America's 50 state governments this year face a collective budget deficit that is currently estimated at $50 billion or more. The shortfall ranges from a few hundred million each in some states, to roughly a billion dollars in states like Nevada and five billion in states like Illinois, to the breathtaking sum of $25 to $35 billion in California, depending on whose figures you believe. Any way you look at it, that's a lot of red ink. And, it's structural: the imbalance of state expenditures and state revenues appears built-in for the next several years (barring a sudden, miraculous boom in the U.S. economy).
So far this year, state governments have struggled to find the least painful ways to solve their money problems. States are holding the line on new spending, cutting services and departments only when necessary, and as a last resort, seeking new taxes. There has been a great deal of talk about the possibility that states might expand the scope of legalized gambling, but in reality there has been little action. One exception is Illinois, where the governor appears grudgingly willing to sign certain pro-gambling bills - but strongly opposes operator-run, payoff video poker. Another exception is Maryland, where the governor enthusiastically pushed for more slot machines (however, he was soundly defeated by anti-gambling forces).

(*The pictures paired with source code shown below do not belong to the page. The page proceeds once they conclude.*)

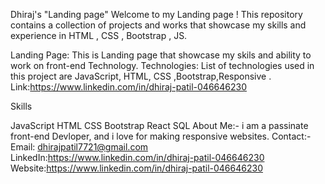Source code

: Dhiraj's "Landing page" Welcome to my Landing page ! This repository contains a collection of projects and works that showcase my skills and experience in HTML , CSS , Bootstrap , JS.

Landing Page: This is Landing page that showcase my skils and ability to work on front-end Technology. Technologies: List of technologies used in this project are JavaScript, HTML, CSS ,Bootstrap,Responsive . Link:https://www.linkedin.com/in/dhiraj-patil-046646230

Skills

JavaScript HTML CSS Bootstrap React SQL About Me:- i am a passinate front-end Devloper, and i love for making responsive websites. Contact:- Email: dhirajpatil7721@gmail.com LinkedIn:https://www.linkedin.com/in/dhiraj-patil-046646230 Website:https://www.linkedin.com/in/dhiraj-patil-046646230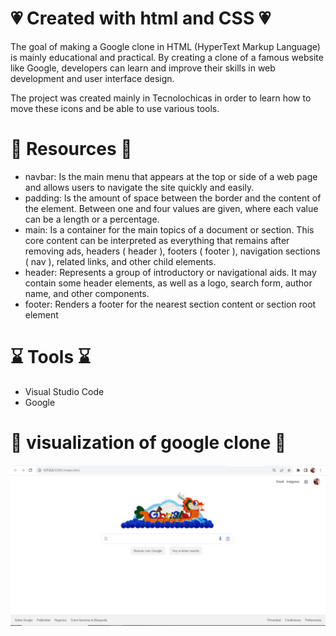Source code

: # 💗 Created with html and CSS 💗 

The goal of making a Google clone in HTML (HyperText Markup Language) is mainly educational and practical. By creating a clone of a famous website like Google, developers can learn and improve their skills in web development and user interface design.

The project was created mainly in Tecnolochicas in order to learn how to move these icons and be able to use various tools.

# 💎 Resources 💎
* navbar: Is the main menu that appears at the top or side of a web page and allows users to navigate the site quickly and easily.
* padding: Is the amount of space between the border and the content of the element. Between one and four values are given, where each value can be a length or a percentage.
* main: Is a container for the main topics of a document or section. This core content can be interpreted as everything that remains after removing ads, headers ( header ), footers ( footer ), navigation sections ( nav ), related links, and other child elements.
* header: Represents a group of introductory or navigational aids. It may contain some header elements, as well as a logo, search form, author name, and other components.
* footer: Renders a footer for the nearest section content or section root element

# ⌛ Tools ⌛
* Visual Studio Code
* Google

# 🔎 visualization of google clone 🔎
![clone-google](https://github.com/EsmeGonzalez1758/Clon-de-Google/blob/ca2a8d77e9c65c949b0df6f9453611c2af33c75a/images/VisualizacionGoogle.PNG)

All of this is immensely relevant to the amusements industry. Sooner or later, we are likely to see lawmakers pushing for higher taxes and license fees on amusement equipment and profits. This has already happened in Illinois, where the governor wants to boost the per-machine annual license fee from $15 to $100. Less spectacular tax hikes have been proposed for coin machines in one or two other states. Since state governments face a structural deficit that will probably continue for years, many states that haven't proposed higher amusement taxes to date, may very well do so next year, or the next.
In years past, coin machine operators have been able to defeat some proposed tax increases in states from Tennessee to Nevada, by pointing out that they cannot easily pass on a tax increase to consumers. "There is no way to increase a 25¢ vend price by charging an extra nickel; it will come out of our pocket," is the way some operators explain it. Lawmakers faced with this line of argument have often relented and scrapped tax proposals aimed at the coin machine industry. However, it appears this rationale will not persuade the new governor of Illinois. Last month he told the Associated Press that all of his proposed tax increases are deliberately designed to take money from business's bottom line, not from consumers' pockets.
Operators in those states that have not been threatened by a possible tax hike this year should not assume they are permanently off the hook. Operators have been granted a little breathing-room. Associations should use this time to prepare to prevent or defeat future tax hike proposals. As we've seen in the battles against cigarette vending and video game violence, the coin-operated machine industry is an easy , even popular , target for politicians. The time to begin educating lawmakers about this industry's own tough economy, about our already-substantial tax burden, and about possible lost jobs from higher taxes, is now.